| Problem set |
**1)** In the passage on the production tubing string, what does the hydraulic control line 36 connect?
**2)** Repeat the passage on the production tubing string word for word from "An exemplary production" to "the borehole 10.".

| Text under study |
An exemplary production tubing string 22 extends within the borehole 10 from the surface 16. An annulus 24 is defined between the production tubing string 22 and a wall of the surrounding borehole 10. The production tubing string 22 may be made up of sections of interconnected production tubing, or alternatively may be formed of coiled tubing. A production flowbore 26 passes along a length of the production tubing string 22 for the transport of production fluids from the formation 18 to the surface 16. A ported section 28 is incorporated into the production tubing string 22 and is used to flow production fluids from the surrounding annulus 24 to the flowbore 26. Packers 30, 32 secure the production tubing string 22 within the borehole 10.

The production tubing string 22 also includes a surface-controlled subsurface safety valve (“SCSSV”) 34. The SCSSV 34 is used to close off fluid flow through the flowbore 26 and may include a flapper valve, as will be described with respect to FIG. 2. The general construction and operation of flapper valves is well known in the art. Flapper valve assemblies are described, for example, in U.S. Pat. No. 7,270,191 by Drummond et al. entitled “Flapper Opening Mechanism” and U.S. Pat. No. 7,204,313 by Williams et al. entitled “Equalizing Flapper for High Slam Rate Applications” which are herein incorporated by reference in their entireties. A hydraulic control line 36 extends from the SCSSV 34 to a control pump 38 at the surface 16. As will be further described below with respect to FIG. 2, an additional control line 40 extends from a control pump 42 at the surface 16, or at another accessible location, to the production tubing string 22 at a location longitudinally downhole of the SCSSV 34.

| Information given |
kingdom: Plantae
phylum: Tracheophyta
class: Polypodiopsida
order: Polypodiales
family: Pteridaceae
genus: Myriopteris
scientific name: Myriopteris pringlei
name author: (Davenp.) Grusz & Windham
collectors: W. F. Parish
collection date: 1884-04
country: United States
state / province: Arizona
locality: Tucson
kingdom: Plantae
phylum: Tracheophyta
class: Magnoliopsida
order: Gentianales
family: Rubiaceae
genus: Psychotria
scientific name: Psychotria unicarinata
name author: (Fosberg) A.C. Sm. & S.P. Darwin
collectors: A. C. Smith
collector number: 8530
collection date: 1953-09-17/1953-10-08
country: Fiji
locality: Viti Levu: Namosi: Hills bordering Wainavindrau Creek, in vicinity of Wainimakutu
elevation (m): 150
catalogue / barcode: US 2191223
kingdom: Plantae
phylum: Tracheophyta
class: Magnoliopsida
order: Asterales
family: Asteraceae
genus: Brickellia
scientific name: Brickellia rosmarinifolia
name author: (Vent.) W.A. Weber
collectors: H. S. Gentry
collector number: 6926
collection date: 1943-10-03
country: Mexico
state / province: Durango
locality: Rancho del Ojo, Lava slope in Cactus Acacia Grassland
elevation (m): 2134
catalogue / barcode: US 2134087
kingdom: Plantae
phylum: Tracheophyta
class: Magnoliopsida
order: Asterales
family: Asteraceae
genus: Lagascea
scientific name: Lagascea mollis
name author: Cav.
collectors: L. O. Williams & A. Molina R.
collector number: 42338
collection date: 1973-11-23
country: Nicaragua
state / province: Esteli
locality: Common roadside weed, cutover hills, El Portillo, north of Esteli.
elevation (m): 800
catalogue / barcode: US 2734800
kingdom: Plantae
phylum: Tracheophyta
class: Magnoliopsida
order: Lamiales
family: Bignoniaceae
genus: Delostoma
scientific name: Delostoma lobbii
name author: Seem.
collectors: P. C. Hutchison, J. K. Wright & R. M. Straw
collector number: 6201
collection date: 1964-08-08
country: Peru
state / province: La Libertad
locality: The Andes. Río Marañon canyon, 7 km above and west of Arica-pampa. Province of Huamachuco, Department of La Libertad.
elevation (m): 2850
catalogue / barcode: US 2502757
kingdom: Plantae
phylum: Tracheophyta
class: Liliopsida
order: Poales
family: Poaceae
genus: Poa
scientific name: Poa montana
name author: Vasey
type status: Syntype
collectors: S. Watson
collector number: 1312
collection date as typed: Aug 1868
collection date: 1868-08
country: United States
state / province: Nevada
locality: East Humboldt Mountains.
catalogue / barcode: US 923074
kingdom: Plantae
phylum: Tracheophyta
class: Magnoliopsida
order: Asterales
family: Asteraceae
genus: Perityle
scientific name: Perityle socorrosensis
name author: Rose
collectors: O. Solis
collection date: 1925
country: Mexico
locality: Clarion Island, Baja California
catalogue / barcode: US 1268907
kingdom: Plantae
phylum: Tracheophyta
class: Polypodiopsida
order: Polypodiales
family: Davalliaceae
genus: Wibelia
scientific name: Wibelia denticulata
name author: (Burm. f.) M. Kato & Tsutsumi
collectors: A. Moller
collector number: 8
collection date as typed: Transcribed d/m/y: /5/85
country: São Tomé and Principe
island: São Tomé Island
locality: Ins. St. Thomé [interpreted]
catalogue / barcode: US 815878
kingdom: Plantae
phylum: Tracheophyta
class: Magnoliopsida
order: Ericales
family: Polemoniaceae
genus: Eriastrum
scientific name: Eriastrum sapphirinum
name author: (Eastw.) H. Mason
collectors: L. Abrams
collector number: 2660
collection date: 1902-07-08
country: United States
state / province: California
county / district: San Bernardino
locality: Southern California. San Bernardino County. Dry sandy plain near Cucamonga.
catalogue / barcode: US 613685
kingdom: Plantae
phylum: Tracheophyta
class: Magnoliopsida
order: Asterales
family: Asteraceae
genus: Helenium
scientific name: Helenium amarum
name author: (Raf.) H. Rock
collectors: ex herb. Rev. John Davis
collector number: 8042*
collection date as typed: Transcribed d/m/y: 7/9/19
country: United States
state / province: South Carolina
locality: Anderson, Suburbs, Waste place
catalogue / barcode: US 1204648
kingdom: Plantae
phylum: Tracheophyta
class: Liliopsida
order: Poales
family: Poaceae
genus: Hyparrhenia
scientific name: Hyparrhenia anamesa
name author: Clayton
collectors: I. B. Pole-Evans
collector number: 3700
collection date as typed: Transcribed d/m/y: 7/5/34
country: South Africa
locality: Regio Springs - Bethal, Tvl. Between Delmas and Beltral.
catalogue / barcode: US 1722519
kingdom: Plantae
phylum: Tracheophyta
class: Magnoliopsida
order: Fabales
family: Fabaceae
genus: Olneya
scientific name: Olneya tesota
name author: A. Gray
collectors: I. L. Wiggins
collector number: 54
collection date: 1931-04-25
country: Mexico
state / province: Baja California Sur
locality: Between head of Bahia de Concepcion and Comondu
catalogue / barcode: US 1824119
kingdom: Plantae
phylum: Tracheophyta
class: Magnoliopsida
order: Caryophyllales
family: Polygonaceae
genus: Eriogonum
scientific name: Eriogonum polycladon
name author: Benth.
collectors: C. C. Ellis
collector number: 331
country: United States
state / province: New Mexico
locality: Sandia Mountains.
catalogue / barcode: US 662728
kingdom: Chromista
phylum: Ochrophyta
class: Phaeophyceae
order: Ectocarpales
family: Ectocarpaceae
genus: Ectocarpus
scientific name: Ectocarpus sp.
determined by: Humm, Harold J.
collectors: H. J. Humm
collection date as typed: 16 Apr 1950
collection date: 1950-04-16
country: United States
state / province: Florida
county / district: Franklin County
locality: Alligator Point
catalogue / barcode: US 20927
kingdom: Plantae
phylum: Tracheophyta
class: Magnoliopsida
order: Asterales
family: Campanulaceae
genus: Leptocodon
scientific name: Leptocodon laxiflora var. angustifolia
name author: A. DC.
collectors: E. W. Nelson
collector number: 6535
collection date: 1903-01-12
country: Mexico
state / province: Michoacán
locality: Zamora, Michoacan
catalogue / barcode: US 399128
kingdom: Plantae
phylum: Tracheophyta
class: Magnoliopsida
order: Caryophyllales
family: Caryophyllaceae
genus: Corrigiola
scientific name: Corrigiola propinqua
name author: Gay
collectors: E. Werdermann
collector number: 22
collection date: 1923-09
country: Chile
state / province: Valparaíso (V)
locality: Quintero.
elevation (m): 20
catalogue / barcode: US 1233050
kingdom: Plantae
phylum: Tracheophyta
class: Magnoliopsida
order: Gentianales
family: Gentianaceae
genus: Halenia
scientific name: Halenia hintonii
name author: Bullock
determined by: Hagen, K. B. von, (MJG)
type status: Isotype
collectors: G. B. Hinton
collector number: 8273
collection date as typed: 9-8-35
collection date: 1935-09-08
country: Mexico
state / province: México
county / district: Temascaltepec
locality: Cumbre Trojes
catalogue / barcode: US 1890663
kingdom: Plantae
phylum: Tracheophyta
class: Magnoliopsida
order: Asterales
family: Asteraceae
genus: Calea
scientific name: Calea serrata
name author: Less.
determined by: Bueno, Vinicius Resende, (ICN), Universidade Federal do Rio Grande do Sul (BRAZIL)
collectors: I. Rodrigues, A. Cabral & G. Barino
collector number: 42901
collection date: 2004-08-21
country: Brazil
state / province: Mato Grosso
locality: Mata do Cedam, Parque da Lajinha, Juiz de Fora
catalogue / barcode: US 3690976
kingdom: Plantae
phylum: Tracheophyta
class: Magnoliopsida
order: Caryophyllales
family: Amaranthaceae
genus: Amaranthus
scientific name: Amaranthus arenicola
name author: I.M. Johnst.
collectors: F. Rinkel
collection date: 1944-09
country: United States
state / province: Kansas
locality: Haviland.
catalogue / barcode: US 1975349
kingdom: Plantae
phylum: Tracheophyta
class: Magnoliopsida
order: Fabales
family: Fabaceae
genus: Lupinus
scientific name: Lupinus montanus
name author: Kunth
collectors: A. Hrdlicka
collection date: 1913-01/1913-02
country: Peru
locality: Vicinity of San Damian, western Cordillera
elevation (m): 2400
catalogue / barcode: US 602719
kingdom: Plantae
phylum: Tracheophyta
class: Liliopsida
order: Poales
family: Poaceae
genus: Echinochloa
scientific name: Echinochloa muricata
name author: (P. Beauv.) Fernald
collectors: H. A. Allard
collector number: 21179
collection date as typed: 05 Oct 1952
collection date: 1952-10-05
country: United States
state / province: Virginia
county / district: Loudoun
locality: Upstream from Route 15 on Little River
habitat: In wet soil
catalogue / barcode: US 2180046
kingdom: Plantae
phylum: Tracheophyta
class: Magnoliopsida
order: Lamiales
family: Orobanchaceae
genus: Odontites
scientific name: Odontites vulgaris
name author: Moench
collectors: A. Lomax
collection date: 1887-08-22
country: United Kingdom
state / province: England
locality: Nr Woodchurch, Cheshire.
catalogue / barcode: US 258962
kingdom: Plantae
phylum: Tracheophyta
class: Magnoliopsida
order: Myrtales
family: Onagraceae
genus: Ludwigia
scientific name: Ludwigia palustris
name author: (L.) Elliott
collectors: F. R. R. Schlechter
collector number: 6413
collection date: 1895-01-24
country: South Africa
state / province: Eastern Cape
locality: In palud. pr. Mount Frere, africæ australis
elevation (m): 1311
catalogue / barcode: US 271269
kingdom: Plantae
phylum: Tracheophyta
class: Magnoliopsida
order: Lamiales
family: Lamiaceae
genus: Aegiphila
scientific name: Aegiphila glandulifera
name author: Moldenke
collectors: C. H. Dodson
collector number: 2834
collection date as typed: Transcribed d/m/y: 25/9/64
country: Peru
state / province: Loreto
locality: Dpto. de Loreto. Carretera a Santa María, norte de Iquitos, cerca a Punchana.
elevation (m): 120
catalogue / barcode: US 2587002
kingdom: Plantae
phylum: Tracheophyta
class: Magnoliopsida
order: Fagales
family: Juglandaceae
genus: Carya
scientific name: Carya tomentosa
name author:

| Solutions to each task |
**1)** It extends from the SCSSV 34 to a control pump 38 at the surface 16.

**2)**
An exemplary production tubing string 22 extends within the borehole 10 from the surface 16. An annulus 24 is defined between the production tubing string 22 and a wall of the surrounding borehole 10. The production tubing string 22 may be made up of sections of interconnected production tubing, or alternatively may be formed of coiled tubing. A production flowbore 26 passes along a length of the production tubing string 22 for the transport of production fluids from the formation 18 to the surface 16. A ported section 28 is incorporated into the production tubing string 22 and is used to flow production fluids from the surrounding annulus 24 to the flowbore 26. Packers 30, 32 secure the production tubing string 22 within the borehole 10.